Tests, Enemies and Allies: These are the events that make up a large part of the story – the first half of the middle. This is when the hero and heroine get to know one another, adjusting to their new roles, perhaps still working through some reservations. What twists and turns test them in their new relationship? In a romance, the enemies are forces of conflict – the circumstances or character problems that stand in the way of the relationship. Allies are forces of deepening feelings as your character discover special qualities in one another that intensify early physical attraction into love.
Approach to the Inmost Cave: I understand this stage much better since studying those romantic films, and it has given me a valuable tool to combat sagging middle. On the surface it may seem just a continuation of the previous stage. But there has been a subtle shift in energy at the midpoint of the story, perhaps not even consciously recognized by the characters, when love starts to gain the upper hand. I think of this as the courtship phase, when the characters prepare for a big step in trust or intimacy.
The Supreme Ordeal: This is a major event in the third quarter of the story that has far reaching consequences. Often the Supreme Ordeal will answer the plot story question posed at the beginning of the story. In While You Were Sleeping it is the moment when Peter wakes from his coma, with the potential to expose Lucy's act as his fiancé. In The Runaway Bride, the ordeal comes when Maggie realizes she cannot go through with her wedding to Coach Bob because she is falling in love with Ike.
Seizing the Sword: This step used to give me fits. What sword? Unless this was some sort of naughty double entendre, I was lost. What I discovered is that the sword represents the consequences of the Supreme Ordeal. Sometimes the consequences are good and your characters reap the rewards. Sometimes the dirty stuff hits the fan and they are forced duck and cover!
The Road Back: This is a somewhat quieter time in the story, between the dramatic events that come before and after. It's a chance for the reader to catch her breath and for the characters to reassess their priorities or strike out in a new direction. This step usually culminates in a story element romance writers call The Black Moment, when the character's chance for true happiness seems lost. In The Runaway Bride , the Road Back is the lead-up to Maggie and Ike's wedding. Though all seems well and happy on the surface, tension is maintained as viewers wonder whether Maggie's bridal jinx will ruin this wedding and break Ike's heart. In the Black Moment, Maggie's problem gets the better of her and she leaves Ike at the altar.
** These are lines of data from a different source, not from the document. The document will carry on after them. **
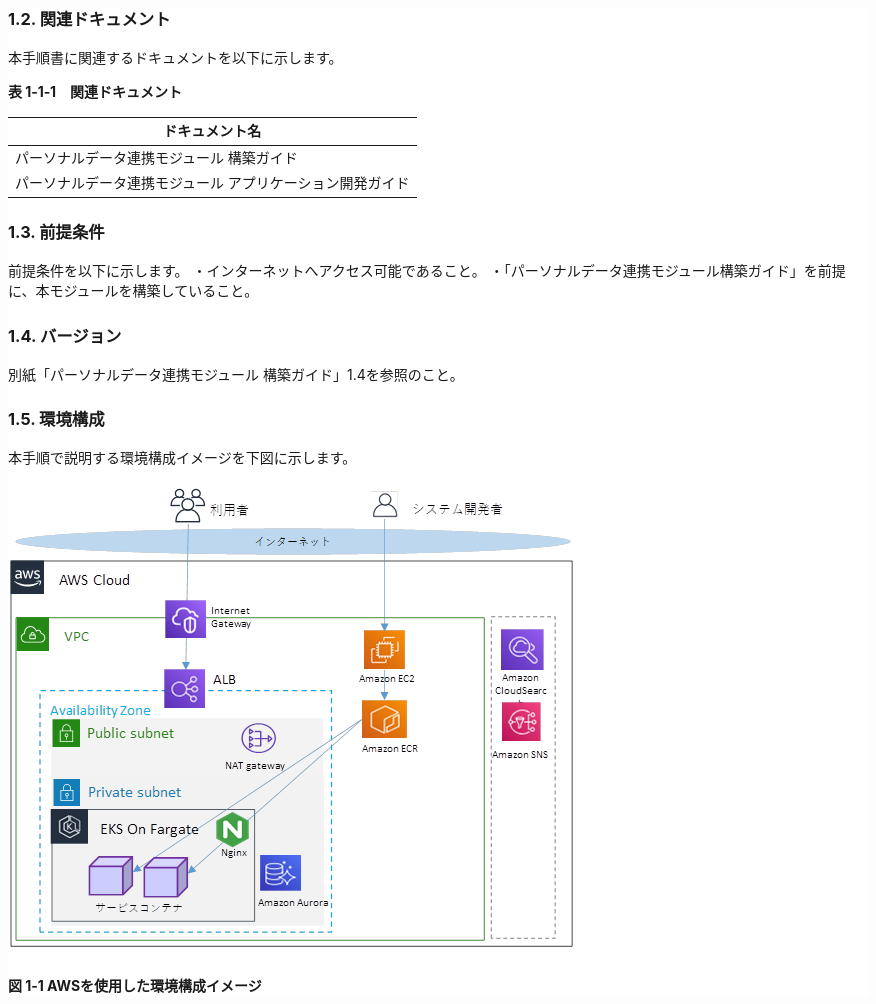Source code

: ###  1.2. <a name='-1'></a>関連ドキュメント
本手順書に関連するドキュメントを以下に示します。

**表 1‑1‑1　関連ドキュメント**

| ドキュメント名 |
| - |
| パーソナルデータ連携モジュール 構築ガイド |
| パーソナルデータ連携モジュール アプリケーション開発ガイド |

###  1.3. <a name='-1'></a>前提条件
前提条件を以下に示します。
・インターネットへアクセス可能であること。
・「パーソナルデータ連携モジュール構築ガイド」を前提に、本モジュールを構築していること。


###  1.4. <a name='-1'></a>バージョン
別紙「パーソナルデータ連携モジュール 構築ガイド」1.4を参照のこと。

###  1.5. <a name='-1'></a>環境構成
本手順で説明する環境構成イメージを下図に示します。

<img src="image_user_manual/image001.png" style="width:5.96875in;height:4.9375in" />

**図 1‑1 AWSを使用した環境構成イメージ**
Resurrection: This is the heart of romance, where your characters confront disaster, battle their demons, and emerge from the ritual death of their hopes as changed people. Often there is a separation in space and/or time, and a quiet, profound moment when they must make a conscious choice to destroy the obstacle that stands in the way of their happiness, even if it means giving up the thing they used to want most in the world.
Return With the Elixir: I believe the enduring popularity of romance lies is our willingness to embrace and celebrate this final step of the Journey. It is the Happily Ever After, the emotionally resonant ending, when you show how the lives of your hero and heroine have been enriched by their struggle to build this new relationship. Often that happiness is contagious, affecting your whole community of characters. If you're not sure what I mean by that, watch the endings of The Runaway Bride and Return to Me . And keep a tissue handy!